DVD REVIEW: RAVEN’S CABIN / CERT: 15 / DIRECTOR: LOREN JOHNSON / SCREENPLAY: KATRINA RODRIGUEZ / STARRING: ANDREA BURDETT, LUKE LEDGER, JOHN MCPHERSON, PIA PRENDIVILLE, MAURICIO MERINO JR, NEAL HUXLEY, JAG PANNU / RELEASE DATE: OUT NOW
Redback is a “youth behaviour modification” camp operated deep in the woods, where wayward young adults are set back on the straight and narrow by a regime of humiliation, degradation and abuse both psychological and physical. Among a new batch of inmates grabbed off the street by some thuggish bounty hunters is the tormented psychic Andrea (Burdett), who begins seeing an apparition of a girl who died at the camp as a victim of an apparent suicide.
Raven’s Cabin is driven by three parallel plotlines: the survival of a regime of abuse by sadistic councillors suffered by those trapped there; a police investigation into ill treatment allegations made by a former inmate of the camp; and a supernatural aspect courtesy of Andrea’s visitations from the dead girl’s spectre. While there’s nothing especially wrong with the ideas presented, the film seems unsure of what kind of story it’s trying to tell. While its components are all part of the same narrative, they never properly mesh together into a coherent whole. Each one would be sufficient as an individual plot by itself, and as a result the constant juggling between each of them is to the detriment of them all.
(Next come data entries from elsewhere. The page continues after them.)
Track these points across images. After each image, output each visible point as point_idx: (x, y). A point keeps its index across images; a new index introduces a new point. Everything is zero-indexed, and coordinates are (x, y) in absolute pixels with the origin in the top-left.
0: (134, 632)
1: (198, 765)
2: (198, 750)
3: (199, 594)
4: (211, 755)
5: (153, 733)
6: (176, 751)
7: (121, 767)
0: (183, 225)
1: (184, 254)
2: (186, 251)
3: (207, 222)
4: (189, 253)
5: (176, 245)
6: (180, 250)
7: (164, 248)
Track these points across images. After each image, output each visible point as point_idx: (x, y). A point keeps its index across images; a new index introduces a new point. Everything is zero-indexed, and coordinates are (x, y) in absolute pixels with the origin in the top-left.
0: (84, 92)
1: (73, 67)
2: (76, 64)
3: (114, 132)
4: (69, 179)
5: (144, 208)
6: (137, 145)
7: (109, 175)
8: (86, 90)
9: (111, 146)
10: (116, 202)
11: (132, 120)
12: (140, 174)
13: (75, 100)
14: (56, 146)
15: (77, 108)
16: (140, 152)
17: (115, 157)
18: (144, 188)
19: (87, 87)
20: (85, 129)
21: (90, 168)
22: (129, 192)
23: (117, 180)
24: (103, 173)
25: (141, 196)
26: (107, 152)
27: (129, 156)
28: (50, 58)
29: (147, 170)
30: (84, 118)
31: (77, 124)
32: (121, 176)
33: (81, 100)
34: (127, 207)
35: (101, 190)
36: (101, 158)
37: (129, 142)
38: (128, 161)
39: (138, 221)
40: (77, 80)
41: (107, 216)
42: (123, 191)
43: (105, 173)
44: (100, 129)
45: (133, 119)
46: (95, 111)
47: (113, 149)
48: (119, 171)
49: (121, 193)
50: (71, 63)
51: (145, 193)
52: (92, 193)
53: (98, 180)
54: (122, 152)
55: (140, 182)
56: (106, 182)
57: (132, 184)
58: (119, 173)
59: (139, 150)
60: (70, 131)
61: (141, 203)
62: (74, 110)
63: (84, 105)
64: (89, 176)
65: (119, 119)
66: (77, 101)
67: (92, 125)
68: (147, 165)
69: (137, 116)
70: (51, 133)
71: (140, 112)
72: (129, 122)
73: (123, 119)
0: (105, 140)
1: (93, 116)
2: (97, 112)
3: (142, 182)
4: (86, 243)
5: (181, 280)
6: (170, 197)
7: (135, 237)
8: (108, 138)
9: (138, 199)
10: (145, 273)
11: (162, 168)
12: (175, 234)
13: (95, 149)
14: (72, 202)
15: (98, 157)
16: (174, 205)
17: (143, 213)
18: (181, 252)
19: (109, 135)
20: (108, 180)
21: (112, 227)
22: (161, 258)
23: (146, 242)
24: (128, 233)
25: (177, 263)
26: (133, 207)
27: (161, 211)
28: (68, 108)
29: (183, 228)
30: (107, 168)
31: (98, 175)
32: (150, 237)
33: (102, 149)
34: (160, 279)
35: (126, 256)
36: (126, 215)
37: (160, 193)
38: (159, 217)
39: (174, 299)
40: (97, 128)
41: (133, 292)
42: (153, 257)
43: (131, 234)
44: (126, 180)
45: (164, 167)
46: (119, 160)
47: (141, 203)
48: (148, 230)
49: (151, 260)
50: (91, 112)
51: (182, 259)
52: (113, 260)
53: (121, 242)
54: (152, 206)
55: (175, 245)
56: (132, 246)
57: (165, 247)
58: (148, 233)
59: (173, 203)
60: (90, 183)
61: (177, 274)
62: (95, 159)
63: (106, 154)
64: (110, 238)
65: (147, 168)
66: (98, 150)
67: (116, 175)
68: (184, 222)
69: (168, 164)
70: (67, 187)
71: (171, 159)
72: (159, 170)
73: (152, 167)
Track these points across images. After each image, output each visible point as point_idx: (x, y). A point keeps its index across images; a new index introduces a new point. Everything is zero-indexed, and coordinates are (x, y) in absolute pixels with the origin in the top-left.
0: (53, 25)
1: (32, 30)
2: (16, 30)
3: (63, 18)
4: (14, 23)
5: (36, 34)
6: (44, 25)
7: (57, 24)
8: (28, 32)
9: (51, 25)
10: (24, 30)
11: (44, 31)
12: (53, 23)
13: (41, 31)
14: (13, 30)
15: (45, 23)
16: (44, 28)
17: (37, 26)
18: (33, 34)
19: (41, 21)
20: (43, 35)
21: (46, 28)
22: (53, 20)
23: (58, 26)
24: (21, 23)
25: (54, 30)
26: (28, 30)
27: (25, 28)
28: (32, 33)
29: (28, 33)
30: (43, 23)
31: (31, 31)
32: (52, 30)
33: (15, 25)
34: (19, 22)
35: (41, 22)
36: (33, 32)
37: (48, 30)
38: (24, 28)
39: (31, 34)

Exactly how such a place managed to come into existence is not explained, nor is any reasoning given for how it has managed to continue operating for so long and why this appears to be the first time anyone has made a complaint about their treatment there. Yes, the setting was created purely for the needs of the plot, but it really shouldn’t feel like that within the context of the story. Harris (McPherson), the leader of the sadistic camp guards, does at one point mention having previously been a failed school councillor, but it’s quite a leap from that to his cruel behaviour on-screen.
Although much time is spent on the assorted inmates, there are a few too many to allow each of them much individual personality; like the narrative, the multiple interactions of related yet disparate elements leaves all of them feeling like secondary considerations. Andrea is easily the most interesting of the bunch, a girl cursed with visions of death and prophecy she neither wants nor can control. She states exactly what a crappy gift it is, being able to hear the tortured wailings of restless spirits and experience people’s future suffering without being able to do much about either.
A subtle and low-key piece of Australian filmmaking (if you’re looking for a stopgap before Wolf Creek 2 comes out, you’re going to be sorely disappointed), Raven’s Cabin is a decent achievement given its limited resources, but its unfocused structure prevents you from truly engaging with it.